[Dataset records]
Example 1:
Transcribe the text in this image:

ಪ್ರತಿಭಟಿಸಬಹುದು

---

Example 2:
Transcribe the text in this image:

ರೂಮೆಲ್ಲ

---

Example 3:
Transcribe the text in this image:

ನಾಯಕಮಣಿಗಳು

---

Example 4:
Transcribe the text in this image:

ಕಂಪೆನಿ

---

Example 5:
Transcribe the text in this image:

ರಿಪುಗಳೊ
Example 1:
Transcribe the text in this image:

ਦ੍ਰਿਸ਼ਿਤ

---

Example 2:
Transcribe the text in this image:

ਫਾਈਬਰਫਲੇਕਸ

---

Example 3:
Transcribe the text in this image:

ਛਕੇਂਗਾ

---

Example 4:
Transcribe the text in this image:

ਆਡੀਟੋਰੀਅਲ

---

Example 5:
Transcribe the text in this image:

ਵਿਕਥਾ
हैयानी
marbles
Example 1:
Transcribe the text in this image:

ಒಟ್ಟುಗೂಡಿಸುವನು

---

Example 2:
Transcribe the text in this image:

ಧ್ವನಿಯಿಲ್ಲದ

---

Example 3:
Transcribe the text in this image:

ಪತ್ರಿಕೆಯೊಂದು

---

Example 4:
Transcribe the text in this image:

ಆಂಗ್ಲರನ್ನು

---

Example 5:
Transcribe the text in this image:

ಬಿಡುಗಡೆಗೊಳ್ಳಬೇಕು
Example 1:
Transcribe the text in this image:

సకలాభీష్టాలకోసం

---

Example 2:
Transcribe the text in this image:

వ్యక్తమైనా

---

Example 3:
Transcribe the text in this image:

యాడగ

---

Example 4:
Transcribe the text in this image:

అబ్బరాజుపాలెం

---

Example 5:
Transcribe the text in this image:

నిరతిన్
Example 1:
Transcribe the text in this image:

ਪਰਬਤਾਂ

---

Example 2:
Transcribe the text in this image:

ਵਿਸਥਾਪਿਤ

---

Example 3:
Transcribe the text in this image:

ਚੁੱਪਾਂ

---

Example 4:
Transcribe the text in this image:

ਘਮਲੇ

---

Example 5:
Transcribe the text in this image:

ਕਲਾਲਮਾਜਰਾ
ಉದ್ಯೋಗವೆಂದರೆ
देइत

INSTRUCTIONS FOR THE TASK -
Nothing added, nothing dropped: copy the data above.

EXERCISE RESPONSE -
Example 1:
Transcribe the text in this image:

ಪ್ರತಿಭಟಿಸಬಹುದು

---

Example 2:
Transcribe the text in this image:

ರೂಮೆಲ್ಲ

---

Example 3:
Transcribe the text in this image:

ನಾಯಕಮಣಿಗಳು

---

Example 4:
Transcribe the text in this image:

ಕಂಪೆನಿ

---

Example 5:
Transcribe the text in this image:

ರಿಪುಗಳೊ
Example 1:
Transcribe the text in this image:

ਦ੍ਰਿਸ਼ਿਤ

---

Example 2:
Transcribe the text in this image:

ਫਾਈਬਰਫਲੇਕਸ

---

Example 3:
Transcribe the text in this image:

ਛਕੇਂਗਾ

---

Example 4:
Transcribe the text in this image:

ਆਡੀਟੋਰੀਅਲ

---

Example 5:
Transcribe the text in this image:

ਵਿਕਥਾ
हैयानी
marbles
Example 1:
Transcribe the text in this image:

ಒಟ್ಟುಗೂಡಿಸುವನು

---

Example 2:
Transcribe the text in this image:

ಧ್ವನಿಯಿಲ್ಲದ

---

Example 3:
Transcribe the text in this image:

ಪತ್ರಿಕೆಯೊಂದು

---

Example 4:
Transcribe the text in this image:

ಆಂಗ್ಲರನ್ನು

---

Example 5:
Transcribe the text in this image:

ಬಿಡುಗಡೆಗೊಳ್ಳಬೇಕು
Example 1:
Transcribe the text in this image:

సకలాభీష్టాలకోసం

---

Example 2:
Transcribe the text in this image:

వ్యక్తమైనా

---

Example 3:
Transcribe the text in this image:

యాడగ

---

Example 4:
Transcribe the text in this image:

అబ్బరాజుపాలెం

---

Example 5:
Transcribe the text in this image:

నిరతిన్
Example 1:
Transcribe the text in this image:

ਪਰਬਤਾਂ

---

Example 2:
Transcribe the text in this image:

ਵਿਸਥਾਪਿਤ

---

Example 3:
Transcribe the text in this image:

ਚੁੱਪਾਂ

---

Example 4:
Transcribe the text in this image:

ਘਮਲੇ

---

Example 5:
Transcribe the text in this image:

ਕਲਾਲਮਾਜਰਾ
ಉದ್ಯೋಗವೆಂದರೆ
देइत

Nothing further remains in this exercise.